Bookish TV: Z The Beginning of Everything

Z The Beginning of Everything tells the story of the early years between Zelda Sayre Fitzgerald and F. Scott Fitzgerald. It’s based on the novel, Z: A Novel of Zelda Fitzgerald by Therese Anne Fowler. I haven’t read the book but I am familiar with Fowler’s work having read the novel she wrote about the Vanderbilts. Her writing focuses on examining the wives of key people from American history, a trend that’s been emerging in recent years of which I quite like.

So, this series spans the years from Zelda and Scott first meeting through to the early days of Zelda’s pregnancy with their only child. In fact, the series finishes with Scott not yet even knowing that Zelda is pregnant, so there was definitely room to move into a second series but, I’ve read that the second series was cancelled before it even began, so I guess I’m just going to be left wanting on this one. It has spurred me to mark some books to read though, ones written about Zelda, and I’d also like to read some of Zelda’s own work too, now that I have an impression of her.

Here’s the show synopsis:

Christina Ricci plays the role of Zelda Sayre Fitzgerald, a brilliant, beautiful and talented Southern belle, the original flapper and an icon of the Jazz Age in the flamboyant 1920s. Zelda is a free spirit, who longs for a bigger and better life. When Zelda meets an unpublished writer named F. Scott Fitzgerald, a passionate, turbulent and notorious love affair emerges. This fictionalized biography pulls back the curtain on the wild parties and the music, as well the struggles, adultery, dark secrets and dashed dreams.

I’m not too sure about the adultery and dark secrets bit, but certainly the struggles and dashed dreams feature heavily. Apart from one interlude with a woman at a party where Scott appeared to have consumed gin for several days without pause, adultery was not an issue portrayed within the show. Perhaps it came later within their marriage, but it didn’t feature in the early years covered here. What was featured, and also of great interest to me, was the way in which Scott mined Zelda for material. He struck me right from the beginning as a man who wrote to be famous, not because he had any burning need to write. Indeed, after the successful release of his first novel, This Side of Paradise, he only seriously began writing another novel when sales for this one dwindled down to nothing and he had effectively run out of money. But even when he and Zelda removed themselves from the party scene so he could write, he penned a few short stories for bread and butter money but the next novel alluded him. Zelda, on the other hand, had long kept a journal filled with her thoughts, musings, passages of prose, dreams. Scott would read this daily for ‘inspiration’ but in reality, he was mining her creativity because he appeared to have very little of his own. He made an error of judgement in showing this journal to his publisher as evidence he was working hard, using Zelda’s material. His publisher then became interested in Zelda’s work from a publishing standpoint, which of course didn’t sit well with Scott. As well as a creative thief, he was also one of those people who can’t handle criticism, who crave adulation yet are besieged by insecurities that hark back to growing up with less when they felt entitled to more. In short, he was the ‘famous writer’, not Zelda.

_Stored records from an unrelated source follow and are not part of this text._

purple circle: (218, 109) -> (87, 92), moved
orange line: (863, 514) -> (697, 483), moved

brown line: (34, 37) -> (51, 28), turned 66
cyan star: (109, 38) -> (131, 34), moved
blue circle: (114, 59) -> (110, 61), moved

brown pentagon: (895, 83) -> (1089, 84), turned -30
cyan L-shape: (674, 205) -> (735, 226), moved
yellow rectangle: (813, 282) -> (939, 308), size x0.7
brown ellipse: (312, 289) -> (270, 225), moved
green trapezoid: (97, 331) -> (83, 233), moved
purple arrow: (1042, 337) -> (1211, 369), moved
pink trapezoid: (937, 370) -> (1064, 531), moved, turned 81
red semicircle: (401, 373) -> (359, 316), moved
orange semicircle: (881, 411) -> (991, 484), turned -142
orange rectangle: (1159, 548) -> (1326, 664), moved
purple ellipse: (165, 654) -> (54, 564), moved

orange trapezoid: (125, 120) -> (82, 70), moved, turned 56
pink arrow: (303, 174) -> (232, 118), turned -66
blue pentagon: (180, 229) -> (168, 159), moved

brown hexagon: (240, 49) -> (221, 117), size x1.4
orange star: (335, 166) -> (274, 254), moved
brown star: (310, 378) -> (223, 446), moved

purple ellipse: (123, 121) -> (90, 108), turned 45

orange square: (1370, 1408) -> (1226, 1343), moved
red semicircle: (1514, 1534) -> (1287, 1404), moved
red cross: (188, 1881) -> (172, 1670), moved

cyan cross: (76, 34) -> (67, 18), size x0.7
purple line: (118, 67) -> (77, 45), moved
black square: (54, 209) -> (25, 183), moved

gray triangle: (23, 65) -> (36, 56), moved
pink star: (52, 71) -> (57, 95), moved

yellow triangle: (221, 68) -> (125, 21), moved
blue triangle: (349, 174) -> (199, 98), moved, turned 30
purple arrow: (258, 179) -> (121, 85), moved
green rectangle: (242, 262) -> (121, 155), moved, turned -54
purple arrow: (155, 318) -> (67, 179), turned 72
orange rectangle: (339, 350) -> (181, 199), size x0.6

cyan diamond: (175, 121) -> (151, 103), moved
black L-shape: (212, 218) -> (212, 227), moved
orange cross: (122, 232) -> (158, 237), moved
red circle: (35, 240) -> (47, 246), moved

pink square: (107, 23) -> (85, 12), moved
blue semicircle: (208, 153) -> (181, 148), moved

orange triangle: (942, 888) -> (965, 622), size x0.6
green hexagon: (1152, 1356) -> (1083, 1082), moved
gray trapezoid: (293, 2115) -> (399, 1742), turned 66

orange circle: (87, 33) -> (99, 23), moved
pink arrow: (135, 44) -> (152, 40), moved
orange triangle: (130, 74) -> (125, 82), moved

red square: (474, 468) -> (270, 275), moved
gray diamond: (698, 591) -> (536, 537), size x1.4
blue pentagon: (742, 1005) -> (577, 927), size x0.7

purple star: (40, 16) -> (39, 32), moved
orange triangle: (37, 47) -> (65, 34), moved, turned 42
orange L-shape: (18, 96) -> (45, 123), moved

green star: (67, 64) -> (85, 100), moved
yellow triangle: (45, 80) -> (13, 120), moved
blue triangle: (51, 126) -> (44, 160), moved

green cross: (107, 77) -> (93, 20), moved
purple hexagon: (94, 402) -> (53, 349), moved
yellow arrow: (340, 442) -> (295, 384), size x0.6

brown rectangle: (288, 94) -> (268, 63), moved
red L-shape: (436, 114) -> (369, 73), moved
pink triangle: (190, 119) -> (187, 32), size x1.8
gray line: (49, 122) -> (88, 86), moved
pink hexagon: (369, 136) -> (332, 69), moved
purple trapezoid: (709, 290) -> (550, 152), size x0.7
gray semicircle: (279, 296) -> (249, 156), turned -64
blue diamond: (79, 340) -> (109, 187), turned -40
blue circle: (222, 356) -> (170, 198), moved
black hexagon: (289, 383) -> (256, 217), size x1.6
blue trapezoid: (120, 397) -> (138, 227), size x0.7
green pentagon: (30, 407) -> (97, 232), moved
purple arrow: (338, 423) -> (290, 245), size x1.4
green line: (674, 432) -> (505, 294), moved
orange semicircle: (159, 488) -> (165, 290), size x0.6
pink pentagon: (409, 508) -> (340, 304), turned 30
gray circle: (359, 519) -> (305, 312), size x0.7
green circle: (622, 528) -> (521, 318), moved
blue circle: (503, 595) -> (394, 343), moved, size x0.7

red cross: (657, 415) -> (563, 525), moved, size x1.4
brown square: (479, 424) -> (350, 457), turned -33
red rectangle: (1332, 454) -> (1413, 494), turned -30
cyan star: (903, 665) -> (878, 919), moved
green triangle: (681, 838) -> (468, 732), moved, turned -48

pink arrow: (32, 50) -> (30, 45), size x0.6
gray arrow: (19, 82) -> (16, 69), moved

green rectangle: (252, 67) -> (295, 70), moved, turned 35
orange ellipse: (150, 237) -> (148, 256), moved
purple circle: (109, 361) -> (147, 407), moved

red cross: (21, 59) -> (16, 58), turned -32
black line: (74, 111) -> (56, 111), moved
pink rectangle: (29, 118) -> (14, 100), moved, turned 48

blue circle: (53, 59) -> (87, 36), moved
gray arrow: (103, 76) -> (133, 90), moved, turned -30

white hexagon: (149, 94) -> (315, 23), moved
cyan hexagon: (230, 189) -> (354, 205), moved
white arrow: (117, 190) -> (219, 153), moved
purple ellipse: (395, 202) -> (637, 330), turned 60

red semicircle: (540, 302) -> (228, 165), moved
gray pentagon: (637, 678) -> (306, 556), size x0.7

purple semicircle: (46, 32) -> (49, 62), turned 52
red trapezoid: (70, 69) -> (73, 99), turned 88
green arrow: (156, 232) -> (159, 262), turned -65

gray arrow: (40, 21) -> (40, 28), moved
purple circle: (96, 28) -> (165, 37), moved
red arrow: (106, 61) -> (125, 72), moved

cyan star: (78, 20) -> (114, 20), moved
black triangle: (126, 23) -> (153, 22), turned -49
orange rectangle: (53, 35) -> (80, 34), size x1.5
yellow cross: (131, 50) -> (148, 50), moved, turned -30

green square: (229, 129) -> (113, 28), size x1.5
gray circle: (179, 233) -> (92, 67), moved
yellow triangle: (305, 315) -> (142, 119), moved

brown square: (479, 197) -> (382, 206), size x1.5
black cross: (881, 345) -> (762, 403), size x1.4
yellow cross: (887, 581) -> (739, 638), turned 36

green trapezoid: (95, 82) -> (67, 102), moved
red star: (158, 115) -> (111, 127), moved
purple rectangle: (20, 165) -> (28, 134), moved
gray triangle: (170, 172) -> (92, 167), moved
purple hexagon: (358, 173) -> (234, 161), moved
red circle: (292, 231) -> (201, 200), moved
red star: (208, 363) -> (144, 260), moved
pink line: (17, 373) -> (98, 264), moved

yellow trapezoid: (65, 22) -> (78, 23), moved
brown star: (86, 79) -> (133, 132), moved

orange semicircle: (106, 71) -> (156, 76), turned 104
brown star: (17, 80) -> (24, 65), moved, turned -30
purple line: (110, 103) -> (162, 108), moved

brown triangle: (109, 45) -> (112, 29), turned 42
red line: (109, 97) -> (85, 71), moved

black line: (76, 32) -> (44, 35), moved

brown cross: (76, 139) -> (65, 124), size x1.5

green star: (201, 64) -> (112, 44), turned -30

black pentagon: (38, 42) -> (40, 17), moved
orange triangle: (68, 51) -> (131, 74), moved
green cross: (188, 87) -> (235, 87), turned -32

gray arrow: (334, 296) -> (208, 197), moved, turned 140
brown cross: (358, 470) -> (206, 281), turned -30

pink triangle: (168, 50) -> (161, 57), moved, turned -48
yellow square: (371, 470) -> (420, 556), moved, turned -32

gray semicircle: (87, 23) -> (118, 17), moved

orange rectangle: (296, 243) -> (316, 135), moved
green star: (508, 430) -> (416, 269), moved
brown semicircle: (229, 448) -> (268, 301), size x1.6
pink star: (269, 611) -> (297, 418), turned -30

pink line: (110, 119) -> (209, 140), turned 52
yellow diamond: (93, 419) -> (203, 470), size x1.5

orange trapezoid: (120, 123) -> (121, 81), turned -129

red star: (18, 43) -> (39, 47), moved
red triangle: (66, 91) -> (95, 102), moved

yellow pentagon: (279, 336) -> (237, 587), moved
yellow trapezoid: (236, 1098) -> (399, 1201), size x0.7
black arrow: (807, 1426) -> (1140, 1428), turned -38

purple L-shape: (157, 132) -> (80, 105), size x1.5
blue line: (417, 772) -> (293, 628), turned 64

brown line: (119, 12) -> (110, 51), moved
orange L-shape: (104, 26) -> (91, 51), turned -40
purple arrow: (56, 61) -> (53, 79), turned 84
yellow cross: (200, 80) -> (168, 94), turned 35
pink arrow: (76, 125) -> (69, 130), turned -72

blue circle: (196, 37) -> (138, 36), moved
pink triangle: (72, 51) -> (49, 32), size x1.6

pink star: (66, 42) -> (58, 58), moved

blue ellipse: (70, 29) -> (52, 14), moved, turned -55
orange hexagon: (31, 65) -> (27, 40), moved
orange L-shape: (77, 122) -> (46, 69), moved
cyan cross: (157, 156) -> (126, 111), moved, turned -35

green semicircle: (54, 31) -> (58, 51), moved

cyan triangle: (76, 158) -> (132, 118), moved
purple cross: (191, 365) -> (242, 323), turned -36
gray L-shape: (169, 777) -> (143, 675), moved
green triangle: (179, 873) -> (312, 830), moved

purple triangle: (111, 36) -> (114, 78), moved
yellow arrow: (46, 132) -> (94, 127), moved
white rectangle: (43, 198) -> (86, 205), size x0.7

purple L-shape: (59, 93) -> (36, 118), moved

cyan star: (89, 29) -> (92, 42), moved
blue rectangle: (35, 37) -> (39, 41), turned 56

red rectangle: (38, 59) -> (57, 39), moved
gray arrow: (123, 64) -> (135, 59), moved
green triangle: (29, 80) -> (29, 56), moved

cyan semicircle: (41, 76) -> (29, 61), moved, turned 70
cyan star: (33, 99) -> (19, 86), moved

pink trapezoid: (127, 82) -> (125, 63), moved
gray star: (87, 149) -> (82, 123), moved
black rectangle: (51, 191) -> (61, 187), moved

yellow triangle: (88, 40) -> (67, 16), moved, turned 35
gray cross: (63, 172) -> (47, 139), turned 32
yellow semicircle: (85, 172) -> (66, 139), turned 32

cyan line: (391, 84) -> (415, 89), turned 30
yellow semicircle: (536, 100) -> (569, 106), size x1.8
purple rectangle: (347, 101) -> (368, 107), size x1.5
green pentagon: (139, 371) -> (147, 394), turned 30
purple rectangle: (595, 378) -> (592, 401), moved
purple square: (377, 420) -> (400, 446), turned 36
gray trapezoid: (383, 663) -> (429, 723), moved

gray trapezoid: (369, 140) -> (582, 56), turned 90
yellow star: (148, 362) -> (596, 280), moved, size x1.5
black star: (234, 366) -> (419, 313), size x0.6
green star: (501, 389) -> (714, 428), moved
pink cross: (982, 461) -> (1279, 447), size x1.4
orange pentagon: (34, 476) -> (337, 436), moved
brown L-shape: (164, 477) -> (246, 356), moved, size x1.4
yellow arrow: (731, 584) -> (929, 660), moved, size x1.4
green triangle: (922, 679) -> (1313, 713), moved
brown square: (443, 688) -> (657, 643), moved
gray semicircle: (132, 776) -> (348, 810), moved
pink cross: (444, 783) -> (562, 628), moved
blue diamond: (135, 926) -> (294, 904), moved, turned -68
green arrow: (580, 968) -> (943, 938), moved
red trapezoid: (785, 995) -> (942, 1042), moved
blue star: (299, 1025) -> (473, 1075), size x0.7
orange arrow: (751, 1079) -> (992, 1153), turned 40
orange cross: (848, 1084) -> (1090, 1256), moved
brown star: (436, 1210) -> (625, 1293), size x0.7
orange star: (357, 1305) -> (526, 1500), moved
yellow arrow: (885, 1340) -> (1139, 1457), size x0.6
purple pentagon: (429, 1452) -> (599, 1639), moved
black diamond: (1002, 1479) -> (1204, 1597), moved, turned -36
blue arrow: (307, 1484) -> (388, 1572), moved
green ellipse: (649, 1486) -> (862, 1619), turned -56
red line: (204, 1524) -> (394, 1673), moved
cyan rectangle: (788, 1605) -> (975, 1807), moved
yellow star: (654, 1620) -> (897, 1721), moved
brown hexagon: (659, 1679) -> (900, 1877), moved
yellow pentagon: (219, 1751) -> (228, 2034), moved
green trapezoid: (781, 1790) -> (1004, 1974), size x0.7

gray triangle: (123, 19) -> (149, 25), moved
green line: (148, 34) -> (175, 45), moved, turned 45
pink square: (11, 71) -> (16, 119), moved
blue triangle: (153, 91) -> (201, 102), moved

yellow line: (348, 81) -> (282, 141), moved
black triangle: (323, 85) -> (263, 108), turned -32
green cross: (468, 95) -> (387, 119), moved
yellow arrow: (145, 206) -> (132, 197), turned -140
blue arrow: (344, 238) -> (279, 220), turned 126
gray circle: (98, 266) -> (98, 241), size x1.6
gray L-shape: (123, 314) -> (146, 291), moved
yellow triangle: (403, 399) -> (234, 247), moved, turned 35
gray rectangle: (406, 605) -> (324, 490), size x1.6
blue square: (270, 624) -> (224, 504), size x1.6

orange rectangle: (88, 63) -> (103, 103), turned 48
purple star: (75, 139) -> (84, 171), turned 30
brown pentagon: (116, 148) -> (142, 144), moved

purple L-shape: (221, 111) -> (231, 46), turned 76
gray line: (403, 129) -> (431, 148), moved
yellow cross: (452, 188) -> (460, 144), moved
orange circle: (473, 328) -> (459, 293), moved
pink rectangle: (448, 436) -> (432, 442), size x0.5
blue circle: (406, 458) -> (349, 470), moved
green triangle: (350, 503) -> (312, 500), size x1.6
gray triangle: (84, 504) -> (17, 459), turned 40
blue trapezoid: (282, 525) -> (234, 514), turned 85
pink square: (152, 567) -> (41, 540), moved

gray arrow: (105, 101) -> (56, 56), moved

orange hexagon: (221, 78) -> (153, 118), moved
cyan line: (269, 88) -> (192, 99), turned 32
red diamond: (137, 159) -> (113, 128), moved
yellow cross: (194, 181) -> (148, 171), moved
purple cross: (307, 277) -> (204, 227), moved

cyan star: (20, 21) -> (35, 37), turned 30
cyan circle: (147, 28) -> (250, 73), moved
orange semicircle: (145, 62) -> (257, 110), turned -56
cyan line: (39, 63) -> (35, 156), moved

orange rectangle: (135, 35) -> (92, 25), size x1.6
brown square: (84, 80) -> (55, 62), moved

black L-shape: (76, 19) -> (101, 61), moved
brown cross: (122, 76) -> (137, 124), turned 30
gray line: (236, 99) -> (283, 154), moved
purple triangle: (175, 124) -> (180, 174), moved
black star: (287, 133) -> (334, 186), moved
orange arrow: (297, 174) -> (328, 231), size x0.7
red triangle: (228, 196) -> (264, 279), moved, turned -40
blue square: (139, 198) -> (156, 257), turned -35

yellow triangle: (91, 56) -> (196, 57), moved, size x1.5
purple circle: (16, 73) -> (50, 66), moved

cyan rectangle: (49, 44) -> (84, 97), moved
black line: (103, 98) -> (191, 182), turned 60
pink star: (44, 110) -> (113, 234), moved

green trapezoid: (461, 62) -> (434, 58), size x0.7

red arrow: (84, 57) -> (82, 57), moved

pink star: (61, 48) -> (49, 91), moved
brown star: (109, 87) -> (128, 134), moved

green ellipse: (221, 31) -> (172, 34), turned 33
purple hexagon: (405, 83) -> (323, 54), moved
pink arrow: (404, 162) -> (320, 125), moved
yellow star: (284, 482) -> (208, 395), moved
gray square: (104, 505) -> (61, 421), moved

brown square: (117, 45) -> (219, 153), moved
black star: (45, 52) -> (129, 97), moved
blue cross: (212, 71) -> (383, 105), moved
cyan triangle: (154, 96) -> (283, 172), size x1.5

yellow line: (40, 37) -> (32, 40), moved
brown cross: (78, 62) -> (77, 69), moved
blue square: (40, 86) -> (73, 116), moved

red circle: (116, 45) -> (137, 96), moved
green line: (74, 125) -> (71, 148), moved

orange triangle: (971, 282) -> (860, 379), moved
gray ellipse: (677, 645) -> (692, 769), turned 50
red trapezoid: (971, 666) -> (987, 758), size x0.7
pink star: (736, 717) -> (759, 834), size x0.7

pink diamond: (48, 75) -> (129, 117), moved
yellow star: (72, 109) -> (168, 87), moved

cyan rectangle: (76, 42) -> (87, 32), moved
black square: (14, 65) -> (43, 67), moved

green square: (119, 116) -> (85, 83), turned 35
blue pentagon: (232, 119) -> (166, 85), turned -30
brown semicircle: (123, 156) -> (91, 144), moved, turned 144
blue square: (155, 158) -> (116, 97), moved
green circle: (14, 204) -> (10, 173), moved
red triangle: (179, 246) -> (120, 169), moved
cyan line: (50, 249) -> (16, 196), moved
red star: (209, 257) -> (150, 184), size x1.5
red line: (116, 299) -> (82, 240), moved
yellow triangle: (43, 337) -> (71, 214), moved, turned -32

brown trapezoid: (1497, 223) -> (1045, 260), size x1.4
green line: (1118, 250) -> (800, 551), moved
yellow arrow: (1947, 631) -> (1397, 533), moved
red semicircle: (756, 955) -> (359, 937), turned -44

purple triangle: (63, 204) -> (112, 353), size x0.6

‘What does Zelda do, Scott?’

‘Do? Why Zelda is my wife. She doesn’t have to do anything but that.’

Indeed. By the time this show wraps up, you can clearly see where everything was headed. They loved each other deeply, but Scott’s dismissal of Zelda as anything other than his muse was rather tragic. She was such a creative, effervescent, illuminated woman. Possibly more talented than her husband. I’ll have to read some of her work and come back to this thought.

Z The Beginning of Everything: 7/10

13 thoughts on “Bookish TV: Z The Beginning of Everything

  1. This post sent me off to Goodreads to see how Zelda’s novel fared. It seems impossible to disentangle it from the biographical element. One reader was piqued that most of the reviews went on about F Scott more than the novel, and those that attended to the novel weren’t impressed, but blamed its flaws on F Scott.
    Either way, I’m not in a rush to read it!

    Liked by 1 person

  2. Hi Theresa, I didn’t know that about F Scott. I remember reading The Great Gatsby at school , (didn’t everyone!) and I enjoyed the movie. It leaves a bit of a sour taste in the mouth knowing he was more of a thief than an actual writer. Agree – so sad for Zelda. I’d like to read some of her work too. Sounds like it would have been an interesting series.

    Liked by 1 person

  3. Squee! I loved the book Z – I treated it as historical fluff and therefore had a rewarding reading experience! I had no idea there was a tv series made from it – will hunt it down.